Saved data entries:
★ ★ ★
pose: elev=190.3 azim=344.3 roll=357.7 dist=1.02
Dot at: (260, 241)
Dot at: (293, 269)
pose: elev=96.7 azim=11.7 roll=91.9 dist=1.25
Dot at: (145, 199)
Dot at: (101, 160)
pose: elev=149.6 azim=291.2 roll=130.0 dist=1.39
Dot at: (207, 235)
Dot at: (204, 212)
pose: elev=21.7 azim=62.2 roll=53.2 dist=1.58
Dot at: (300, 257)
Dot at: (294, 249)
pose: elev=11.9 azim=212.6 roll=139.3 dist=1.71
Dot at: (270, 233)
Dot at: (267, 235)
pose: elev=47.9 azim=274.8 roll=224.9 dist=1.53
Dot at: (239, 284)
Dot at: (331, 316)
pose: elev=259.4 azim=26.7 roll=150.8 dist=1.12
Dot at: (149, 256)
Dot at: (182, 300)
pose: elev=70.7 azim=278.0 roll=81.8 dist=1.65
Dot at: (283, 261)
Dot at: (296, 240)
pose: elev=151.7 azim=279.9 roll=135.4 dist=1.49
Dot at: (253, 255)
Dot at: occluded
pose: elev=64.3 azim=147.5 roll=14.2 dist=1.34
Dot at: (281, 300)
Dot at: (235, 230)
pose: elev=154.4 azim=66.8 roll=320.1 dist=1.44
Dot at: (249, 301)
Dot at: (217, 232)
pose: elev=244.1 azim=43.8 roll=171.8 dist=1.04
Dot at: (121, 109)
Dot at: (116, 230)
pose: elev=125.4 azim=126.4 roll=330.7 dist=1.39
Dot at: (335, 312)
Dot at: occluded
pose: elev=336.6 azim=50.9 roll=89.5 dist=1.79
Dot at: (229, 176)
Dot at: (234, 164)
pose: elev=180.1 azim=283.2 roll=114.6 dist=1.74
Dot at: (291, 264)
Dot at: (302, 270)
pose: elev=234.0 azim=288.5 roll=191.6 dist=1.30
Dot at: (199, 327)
★ ★ ★
-- Objective --
Reproduce all of the records above line for line, changing nothing.

-- Exercise answer --
pose: elev=190.3 azim=344.3 roll=357.7 dist=1.02
Dot at: (260, 241)
Dot at: (293, 269)
pose: elev=96.7 azim=11.7 roll=91.9 dist=1.25
Dot at: (145, 199)
Dot at: (101, 160)
pose: elev=149.6 azim=291.2 roll=130.0 dist=1.39
Dot at: (207, 235)
Dot at: (204, 212)
pose: elev=21.7 azim=62.2 roll=53.2 dist=1.58
Dot at: (300, 257)
Dot at: (294, 249)
pose: elev=11.9 azim=212.6 roll=139.3 dist=1.71
Dot at: (270, 233)
Dot at: (267, 235)
pose: elev=47.9 azim=274.8 roll=224.9 dist=1.53
Dot at: (239, 284)
Dot at: (331, 316)
pose: elev=259.4 azim=26.7 roll=150.8 dist=1.12
Dot at: (149, 256)
Dot at: (182, 300)
pose: elev=70.7 azim=278.0 roll=81.8 dist=1.65
Dot at: (283, 261)
Dot at: (296, 240)
pose: elev=151.7 azim=279.9 roll=135.4 dist=1.49
Dot at: (253, 255)
Dot at: occluded
pose: elev=64.3 azim=147.5 roll=14.2 dist=1.34
Dot at: (281, 300)
Dot at: (235, 230)
pose: elev=154.4 azim=66.8 roll=320.1 dist=1.44
Dot at: (249, 301)
Dot at: (217, 232)
pose: elev=244.1 azim=43.8 roll=171.8 dist=1.04
Dot at: (121, 109)
Dot at: (116, 230)
pose: elev=125.4 azim=126.4 roll=330.7 dist=1.39
Dot at: (335, 312)
Dot at: occluded
pose: elev=336.6 azim=50.9 roll=89.5 dist=1.79
Dot at: (229, 176)
Dot at: (234, 164)
pose: elev=180.1 azim=283.2 roll=114.6 dist=1.74
Dot at: (291, 264)
Dot at: (302, 270)
pose: elev=234.0 azim=288.5 roll=191.6 dist=1.30
Dot at: (199, 327)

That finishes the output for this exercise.